● Exercise objective
Reproduce each line below precisely. Drop the pictures.

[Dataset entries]
★ ★ ★ ★ ★ ★ ★

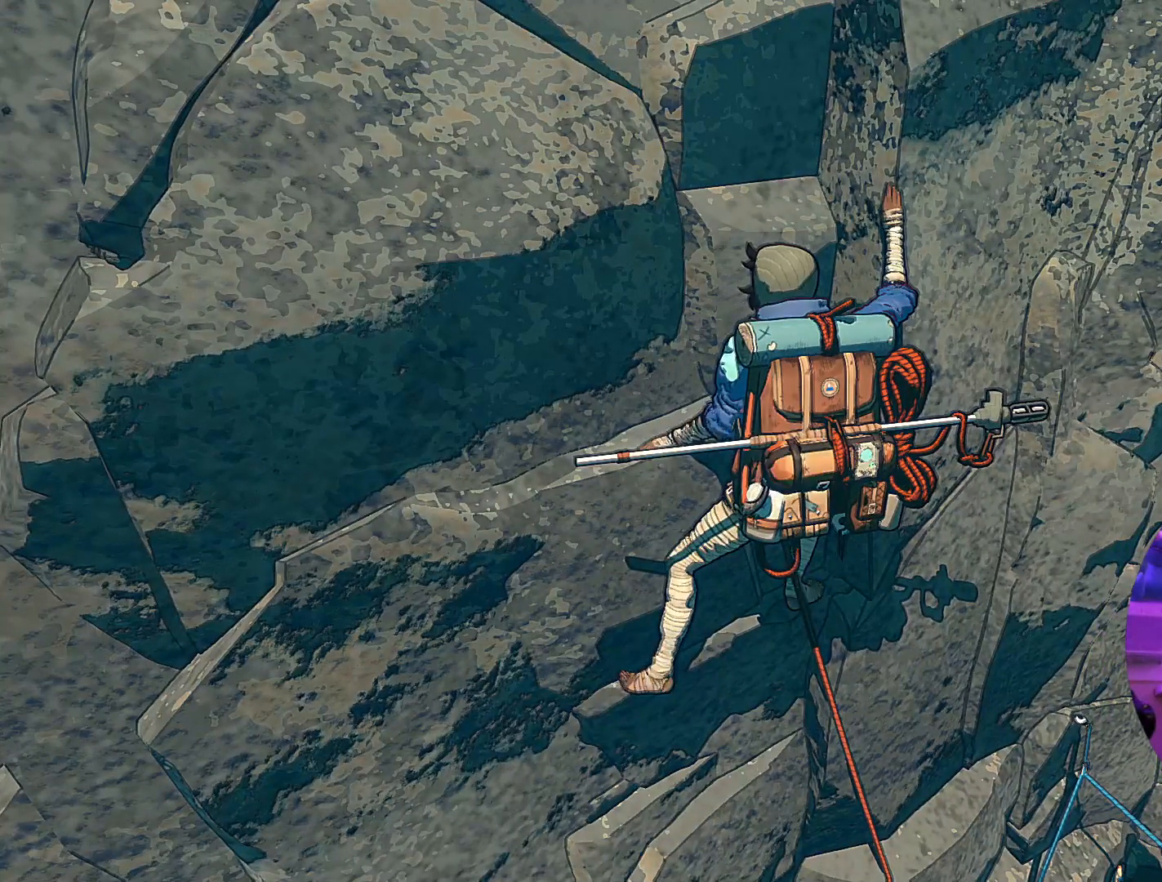
Gameplay with a controller (Xbox layout); each line is a JSON object with the inputs held at the frame after it. "events" lists button and stick changes between this image and that frame as [ms after this image, input, new state], when the widget could be followed in between.
{"buttons": [], "left_stick": "up-right", "right_stick": "center", "events": [[33, "left_stick", "up"], [283, "left_stick", "up-right"]]}
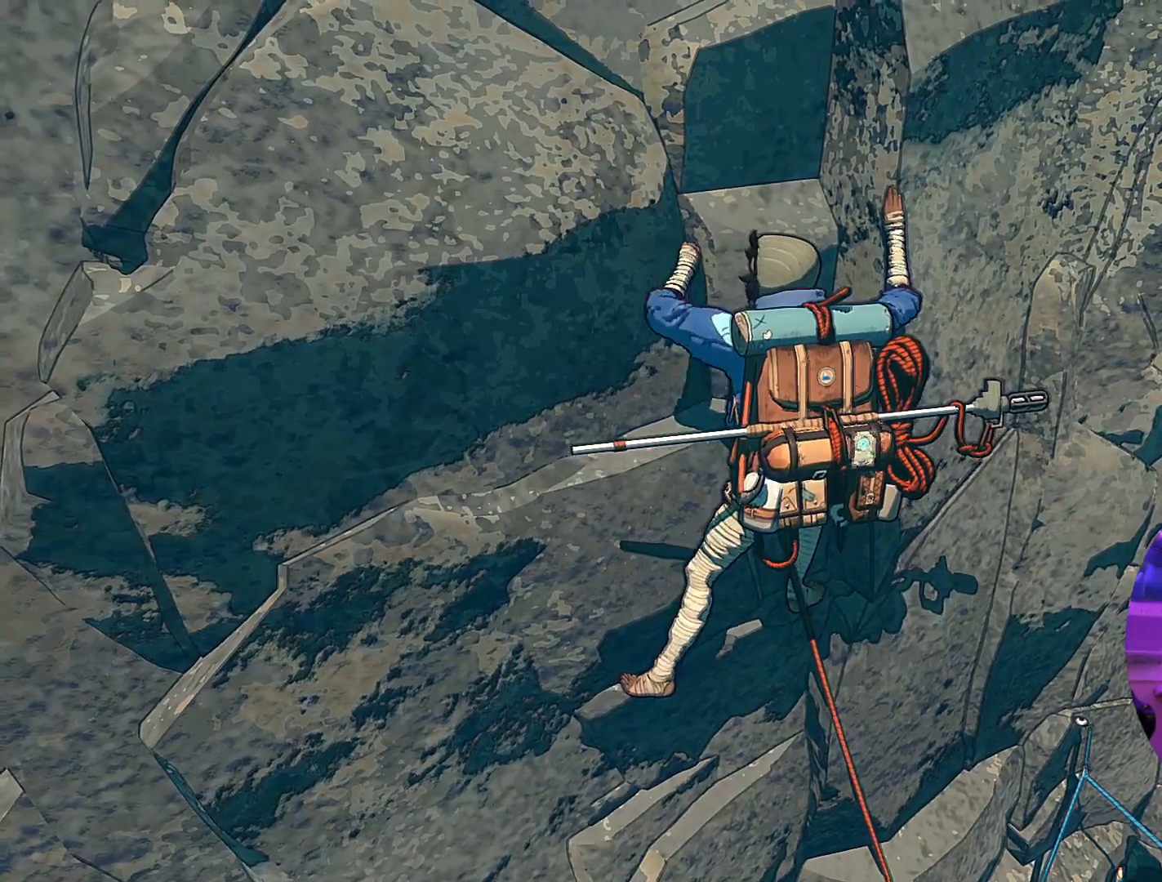
{"buttons": [], "left_stick": "up-right", "right_stick": "center", "events": []}
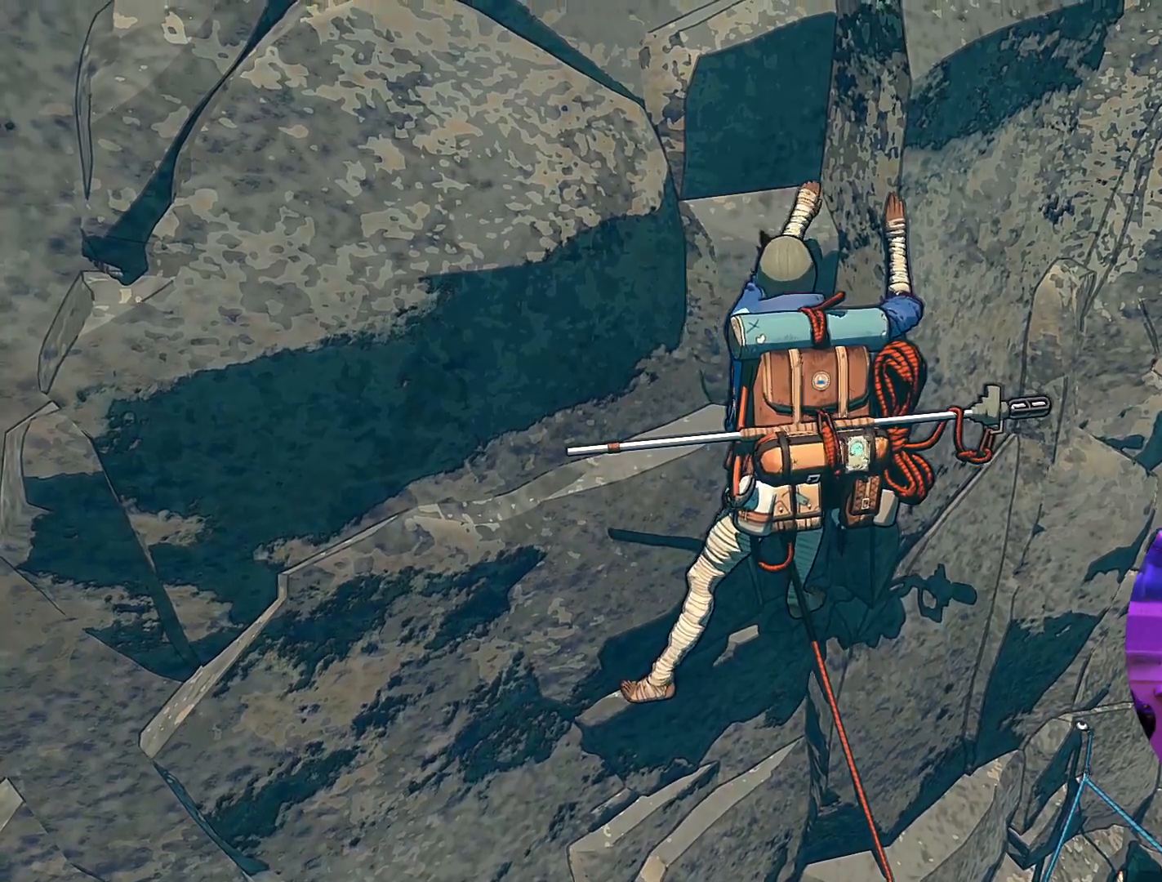
{"buttons": [], "left_stick": "up-right", "right_stick": "center", "events": []}
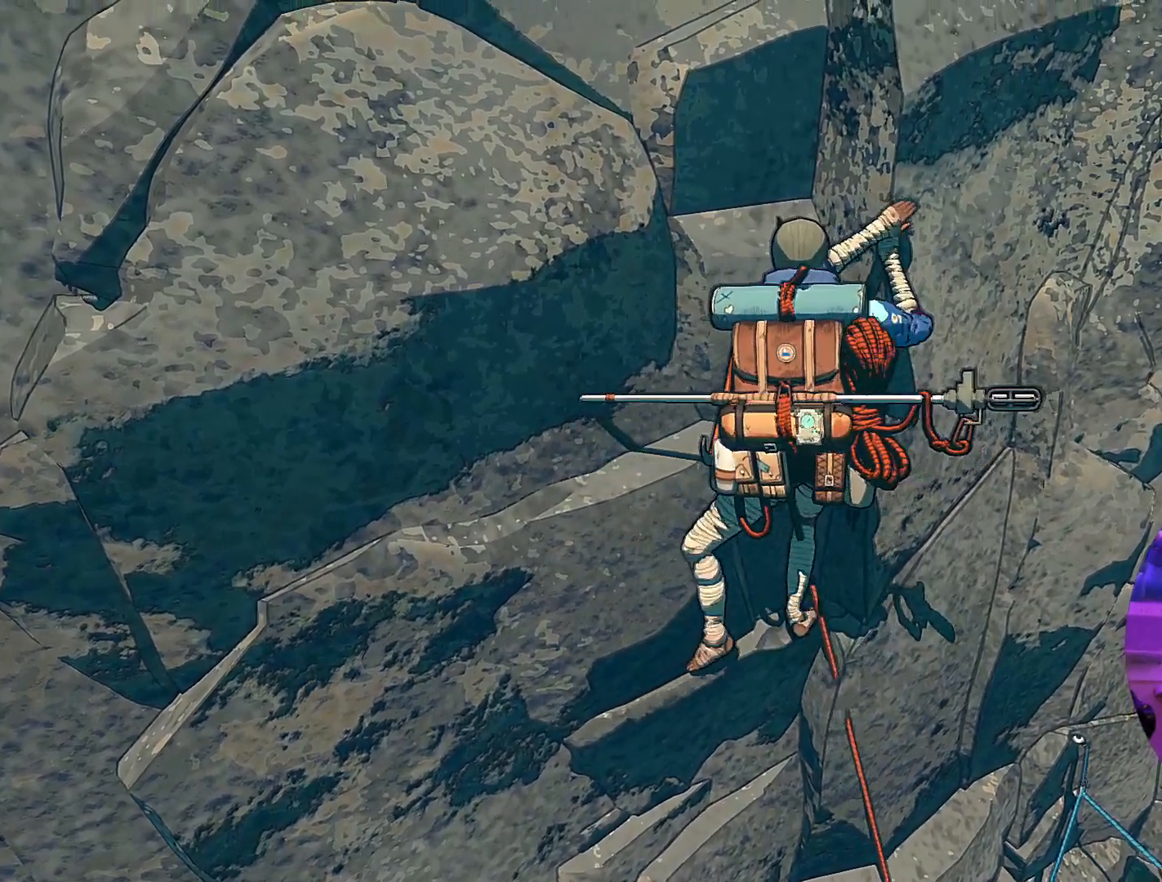
{"buttons": [], "left_stick": "up-right", "right_stick": "center", "events": [[50, "left_stick", "up"], [450, "left_stick", "up-right"]]}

★ ★ ★ ★ ★ ★ ★

● Reply
Gameplay with a controller (Xbox layout); each line is a JSON object with the inputs held at the frame after it. "events" lists button and stick changes between this image and that frame as [ms after this image, input, new state], when the widget could be followed in between.
{"buttons": [], "left_stick": "up-right", "right_stick": "center", "events": [[33, "left_stick", "up"], [283, "left_stick", "up-right"]]}
{"buttons": [], "left_stick": "up-right", "right_stick": "center", "events": []}
{"buttons": [], "left_stick": "up-right", "right_stick": "center", "events": []}
{"buttons": [], "left_stick": "up-right", "right_stick": "center", "events": [[50, "left_stick", "up"], [450, "left_stick", "up-right"]]}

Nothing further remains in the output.